Los trabajadores del Polígono el Oliveral de Ribarroja 'salen relinchando' a la hora del almuerzo como los niños en el colegio cuando suena el timbre del recreo. Ellos, como cualquier currante, que acabaron comiéndose medio bocadillo en vez de uno entero. Y haciendo durar una caña, en vez de calzarse dos fundamentales o compartiendo un litro para siete. Y lo del café ya rozaba el drama: si llegaba para las necesidades básicas, cortito, por favor, por si salía más barato.
Esas eran cosas de antes. Hasta que en el restaurante La Campana de Ribarroja decidieron montar una piscina llena de barro y soltar a dos chicas furiosas dentro y contratar a una estríper para acompañar los postres. No como en las películas en las que salen mujeronas en pleno cumpleaños poniendo morritos y pellizcando un pezón de nata de una tarta para llevarse el dedo a la boca. Pero se le parece. Lo de los morritos se mantiene.

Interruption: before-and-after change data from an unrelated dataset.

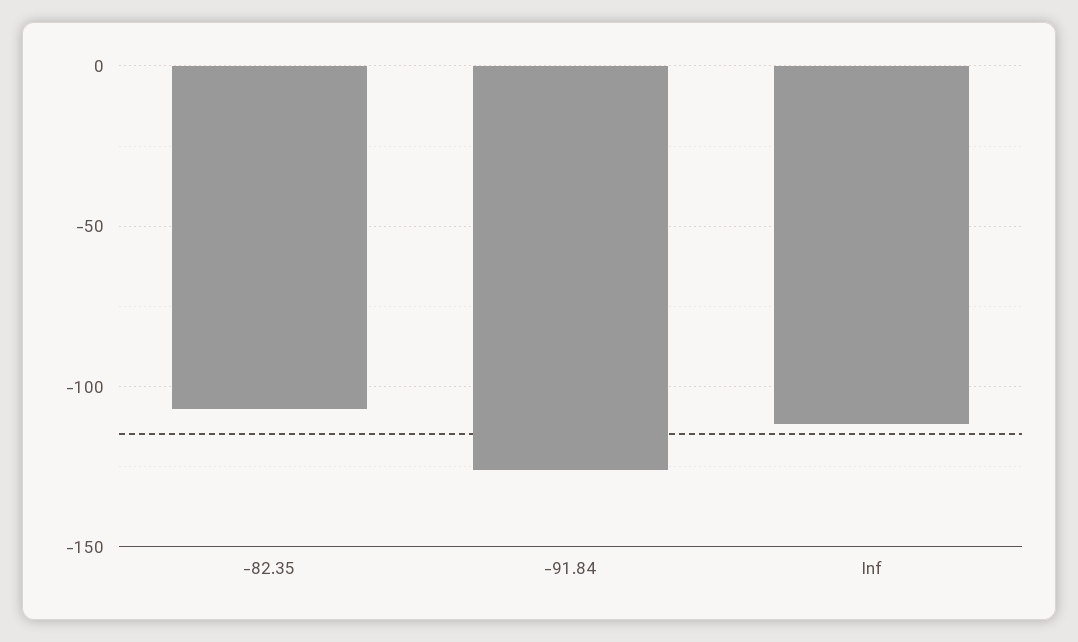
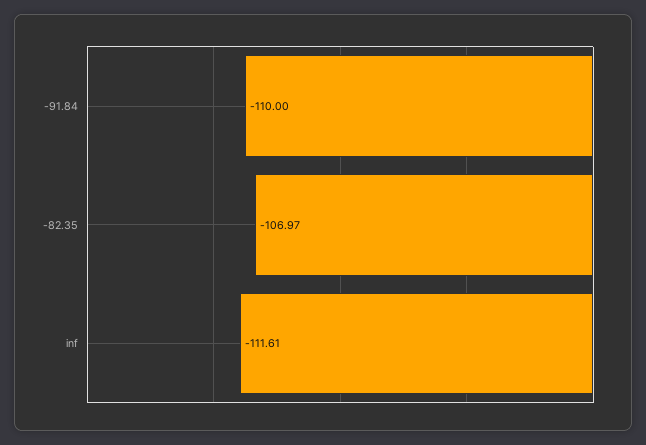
  {
    "-82.35": -106.97,
-   "-91.84": -125,
+   "-91.84": -110,
    "Inf": -111.61
  }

"Lo llevamos haciendo desde antes de Navidades", explica la dueña del local, María José Murciano. "Nos dimos cuenta de que venía mucha más gente que de normal. Empezamos haciéndolo un día por semana durante el almuerzo. Después durante el almuerzo y la comida. Y ahora lo hemos programado tres veces por semana». De lunes a viernes La Campana aprovecha la cercanía de los almacenes de varias grandes superficies comerciales para servir almuerzos y comidas a precios populares, y los días que hay bolo más famosos no pueden ser. No hay otro tema de conversación.

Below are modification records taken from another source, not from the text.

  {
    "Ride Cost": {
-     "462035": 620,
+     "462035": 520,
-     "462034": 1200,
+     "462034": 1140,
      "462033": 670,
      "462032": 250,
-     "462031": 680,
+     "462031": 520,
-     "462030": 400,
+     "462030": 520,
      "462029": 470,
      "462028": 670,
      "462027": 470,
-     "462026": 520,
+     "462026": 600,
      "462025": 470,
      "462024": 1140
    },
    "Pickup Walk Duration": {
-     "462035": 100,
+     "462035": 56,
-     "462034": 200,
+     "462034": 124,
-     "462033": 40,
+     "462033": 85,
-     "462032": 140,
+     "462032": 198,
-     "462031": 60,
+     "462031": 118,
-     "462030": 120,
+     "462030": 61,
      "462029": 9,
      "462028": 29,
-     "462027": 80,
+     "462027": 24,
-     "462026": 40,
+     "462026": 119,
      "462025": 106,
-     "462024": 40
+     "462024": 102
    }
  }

"Pegamos carteles por la zona, pero lo que más está funcionando y por lo que más gente viene es por el boca a boca. Ahora hay reservas de mesas de empresa, se juntan unos cuantos y piden sitio... También paran a comer muchos camioneros, porque lo que ofrecemos no está visto". El espectáculo tiene lugar entre la comida y la sobremesa, y las chicas, profesionales contratadas en una agencia ("nos hacen precio"), deciden el número de pases. "Algunas prefieren hacer uno largo. Después se cambian y se quedan a charlar con los clientes. Y otras prefieren hacer pausas y salir varias veces", en tandas de unos "veinte minutos".
La primera vez que hubo desnudo, recuerda María José, los clientes que había en el local "se quedaron flipados". "Hay gente que no sabe qué pasa aquí dentro y cuando llega a comer no se lo puede creer". La mayoría, cuando aparece la chica (de enfermera o de lo que toque vestirse ese día), se envalentonan, hasta que ella se acerca a las mesas con su vientre de ladrillo visto para dejar escrito un nombre o un piropo a medias, si no fuera por la tembladera de los nervios, el sudor de las manos y el, 'ay, señorita, qué calor se nos ha echado encima de repente', y porque por eso mismo se correría (la pintura, no vayan a pensar) pared abajo.
"Se ponen nerviosos y no saben qué hacer". "Hay que estar vigilante" para que nadie pierda la compostura, y "controlar las puertas, porque no dejamos entrar a menores".